▸ Problem details:
Search the entries for lines that contain the word "صاحب", and report each one found.

--- Data shown Enclosed Below ---

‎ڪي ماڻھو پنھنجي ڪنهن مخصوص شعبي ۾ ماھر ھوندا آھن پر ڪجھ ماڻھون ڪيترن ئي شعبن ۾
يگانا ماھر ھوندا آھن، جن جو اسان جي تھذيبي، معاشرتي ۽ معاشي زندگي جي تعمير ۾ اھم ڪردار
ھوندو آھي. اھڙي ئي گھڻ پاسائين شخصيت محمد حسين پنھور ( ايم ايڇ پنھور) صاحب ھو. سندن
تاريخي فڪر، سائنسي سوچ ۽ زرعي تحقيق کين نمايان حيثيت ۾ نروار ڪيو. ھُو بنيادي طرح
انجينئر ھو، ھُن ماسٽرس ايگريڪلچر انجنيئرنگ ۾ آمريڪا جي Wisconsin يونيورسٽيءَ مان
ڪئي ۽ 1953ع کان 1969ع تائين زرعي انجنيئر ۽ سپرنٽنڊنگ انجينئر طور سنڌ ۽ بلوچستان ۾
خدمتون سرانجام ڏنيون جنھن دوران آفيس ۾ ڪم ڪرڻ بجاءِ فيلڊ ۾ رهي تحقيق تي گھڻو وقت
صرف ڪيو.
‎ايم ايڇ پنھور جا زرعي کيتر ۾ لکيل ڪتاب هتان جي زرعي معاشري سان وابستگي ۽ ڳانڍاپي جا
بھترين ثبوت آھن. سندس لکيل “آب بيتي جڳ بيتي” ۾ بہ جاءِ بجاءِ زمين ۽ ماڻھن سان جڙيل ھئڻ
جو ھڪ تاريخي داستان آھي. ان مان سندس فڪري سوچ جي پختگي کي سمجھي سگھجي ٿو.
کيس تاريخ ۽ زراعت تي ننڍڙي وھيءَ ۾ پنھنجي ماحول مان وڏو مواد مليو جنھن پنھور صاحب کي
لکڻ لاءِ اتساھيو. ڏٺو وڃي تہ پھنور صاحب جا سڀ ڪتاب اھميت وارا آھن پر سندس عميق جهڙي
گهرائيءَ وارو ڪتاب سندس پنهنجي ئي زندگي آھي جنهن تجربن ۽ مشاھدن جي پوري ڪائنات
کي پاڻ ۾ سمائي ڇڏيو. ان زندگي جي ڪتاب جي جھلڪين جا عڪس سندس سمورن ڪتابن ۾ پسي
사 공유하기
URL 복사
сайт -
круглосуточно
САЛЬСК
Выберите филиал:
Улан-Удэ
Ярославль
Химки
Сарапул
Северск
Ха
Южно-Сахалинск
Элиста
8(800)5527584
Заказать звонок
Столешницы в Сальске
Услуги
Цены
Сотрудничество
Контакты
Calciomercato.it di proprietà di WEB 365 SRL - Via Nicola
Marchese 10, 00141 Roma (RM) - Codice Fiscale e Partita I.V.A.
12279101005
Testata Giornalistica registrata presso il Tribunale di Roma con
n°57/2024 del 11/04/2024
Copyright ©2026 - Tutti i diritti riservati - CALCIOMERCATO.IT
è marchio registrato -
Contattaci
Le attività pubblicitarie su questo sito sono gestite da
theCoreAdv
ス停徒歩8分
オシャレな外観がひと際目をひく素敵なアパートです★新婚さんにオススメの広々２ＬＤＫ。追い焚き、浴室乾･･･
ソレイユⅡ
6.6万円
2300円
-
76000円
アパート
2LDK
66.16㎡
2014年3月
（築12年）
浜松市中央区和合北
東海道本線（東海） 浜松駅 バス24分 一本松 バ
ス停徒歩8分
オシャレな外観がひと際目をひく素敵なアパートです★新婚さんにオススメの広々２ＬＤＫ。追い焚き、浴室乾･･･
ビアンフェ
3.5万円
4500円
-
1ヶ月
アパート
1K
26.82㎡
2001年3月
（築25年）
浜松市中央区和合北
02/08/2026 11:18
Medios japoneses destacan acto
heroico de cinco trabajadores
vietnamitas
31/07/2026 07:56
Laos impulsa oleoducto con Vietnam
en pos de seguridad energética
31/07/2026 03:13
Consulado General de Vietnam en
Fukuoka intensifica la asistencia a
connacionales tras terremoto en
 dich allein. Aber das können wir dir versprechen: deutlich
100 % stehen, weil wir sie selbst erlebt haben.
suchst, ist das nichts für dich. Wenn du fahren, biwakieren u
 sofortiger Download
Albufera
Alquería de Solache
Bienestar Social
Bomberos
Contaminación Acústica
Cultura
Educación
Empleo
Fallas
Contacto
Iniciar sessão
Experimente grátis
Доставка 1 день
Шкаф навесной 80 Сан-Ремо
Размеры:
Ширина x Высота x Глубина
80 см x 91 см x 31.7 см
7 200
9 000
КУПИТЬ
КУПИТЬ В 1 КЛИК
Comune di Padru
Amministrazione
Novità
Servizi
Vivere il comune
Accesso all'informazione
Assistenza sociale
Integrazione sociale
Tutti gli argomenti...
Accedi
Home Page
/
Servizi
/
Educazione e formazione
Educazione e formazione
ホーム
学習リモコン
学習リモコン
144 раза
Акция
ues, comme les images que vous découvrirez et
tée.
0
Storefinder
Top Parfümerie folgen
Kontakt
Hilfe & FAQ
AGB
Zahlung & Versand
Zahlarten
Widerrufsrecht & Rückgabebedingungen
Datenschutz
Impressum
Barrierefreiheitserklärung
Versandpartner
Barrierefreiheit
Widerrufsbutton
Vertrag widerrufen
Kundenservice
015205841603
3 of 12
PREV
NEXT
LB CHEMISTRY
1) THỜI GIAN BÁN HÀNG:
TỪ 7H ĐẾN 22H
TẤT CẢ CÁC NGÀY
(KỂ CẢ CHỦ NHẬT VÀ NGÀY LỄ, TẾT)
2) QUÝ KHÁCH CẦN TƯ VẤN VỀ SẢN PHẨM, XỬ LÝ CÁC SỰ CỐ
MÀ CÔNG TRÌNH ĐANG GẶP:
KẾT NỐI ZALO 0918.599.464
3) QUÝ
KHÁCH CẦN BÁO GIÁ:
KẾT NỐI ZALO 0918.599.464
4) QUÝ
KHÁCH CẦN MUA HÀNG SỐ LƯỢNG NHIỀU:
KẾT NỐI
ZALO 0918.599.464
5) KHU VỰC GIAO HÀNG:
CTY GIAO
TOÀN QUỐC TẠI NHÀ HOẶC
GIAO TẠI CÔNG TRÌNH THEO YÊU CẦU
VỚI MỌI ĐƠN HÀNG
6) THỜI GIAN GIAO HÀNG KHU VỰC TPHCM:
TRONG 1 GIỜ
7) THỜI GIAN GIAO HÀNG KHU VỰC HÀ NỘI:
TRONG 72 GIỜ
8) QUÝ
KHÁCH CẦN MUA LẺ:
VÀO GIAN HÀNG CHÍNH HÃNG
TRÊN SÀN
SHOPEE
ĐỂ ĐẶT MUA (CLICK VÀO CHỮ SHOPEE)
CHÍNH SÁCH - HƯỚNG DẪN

--- End of Enclosed Data shown ---

▸ Solution for this exercise:
ھوندو آھي. اھڙي ئي گھڻ پاسائين شخصيت محمد حسين پنھور ( ايم ايڇ پنھور) صاحب ھو. سندن
کيس تاريخ ۽ زراعت تي ننڍڙي وھيءَ ۾ پنھنجي ماحول مان وڏو مواد مليو جنھن پنھور صاحب کي
لکڻ لاءِ اتساھيو. ڏٺو وڃي تہ پھنور صاحب جا سڀ ڪتاب اھميت وارا آھن پر سندس عميق جهڙي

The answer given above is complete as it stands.